Chinese BYD and Polish Polaris?
And there was the clause that the company tendering has to prove it already has delivered more than 150 electric city buses elsewhere in the world. With that clause, it looked like giants like Chinese BYD, the world’s largest builder of electric buses, or other big names like Polish Polaris, now owned by the Spanish group of railway and tram material CAF, have better credentials.
For instance, Polaris already got an order from Brussels in 2017 to deliver the first seven full electric buses for the Brussels’ public transport company STIB/MIVB. BYD (Build Your Dreams) will deliver 246 electric buses for three regions in the north of the Netherlands: Overijssel, Flevoland, and Gelderland. 130 of these 12-meter long e-buses will already be operational next year.
VDL Roeselare, part of the Dutch VDL Group, might have good papers to tender, too, as its Belgian factory focuses on hybrid and electric buses for some time already.
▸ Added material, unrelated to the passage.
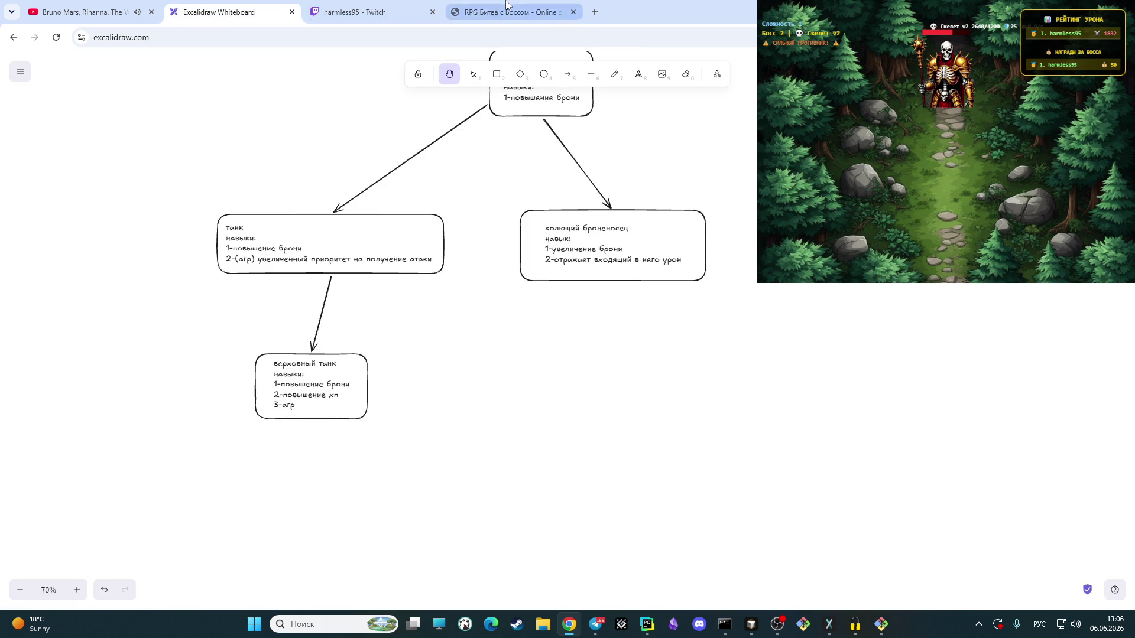
pyautogui.click(510, 12)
With 700 people working at it, the Roeselare factory is the group’s main competence center for these technologies.
Today, Van Hool is manufacturing some 1 400 buses and coaches and 3 000 industrial trailers of all kinds a year, employing 4 300 people in Europe. It has a history of 25 years in developing buses with alternative drivetrains, starting in 1995 with the first hybrids and bimodal trolleybuses. “We informed De Lijn we have shipped over 1 000 electrified buses since,” adds Dirk Snauwaert.
In trouble by pandemic
For Van Hool, founded as a family business in 1947, a new mega-order from De Lijn would be very welcome. Already in July, it became clear the corona crisis is causing serious problems. Orders are down, and turnover is plummeting.
While the transport sector kept driving during the lockdowns to supply supermarkets and shops, with vehicle sales only down by 20%, sales to the bus and coach sector nearly came to a standstill.
300 people have been laid off at the Van Hool factory in Macedonia, and 70 temporary contracts were not extended in Belgium. Today two-thirds of the staff are ‘technically unemployed’ at home.
The construction of the factory in the US has been put on hold. Van Hool will invest 47 million dollars (40 million euros) in this new bus factory in Morristown, Tennessee, manufacturing city buses especially suited for the American market. But not before the effects of the pandemic have been conquered.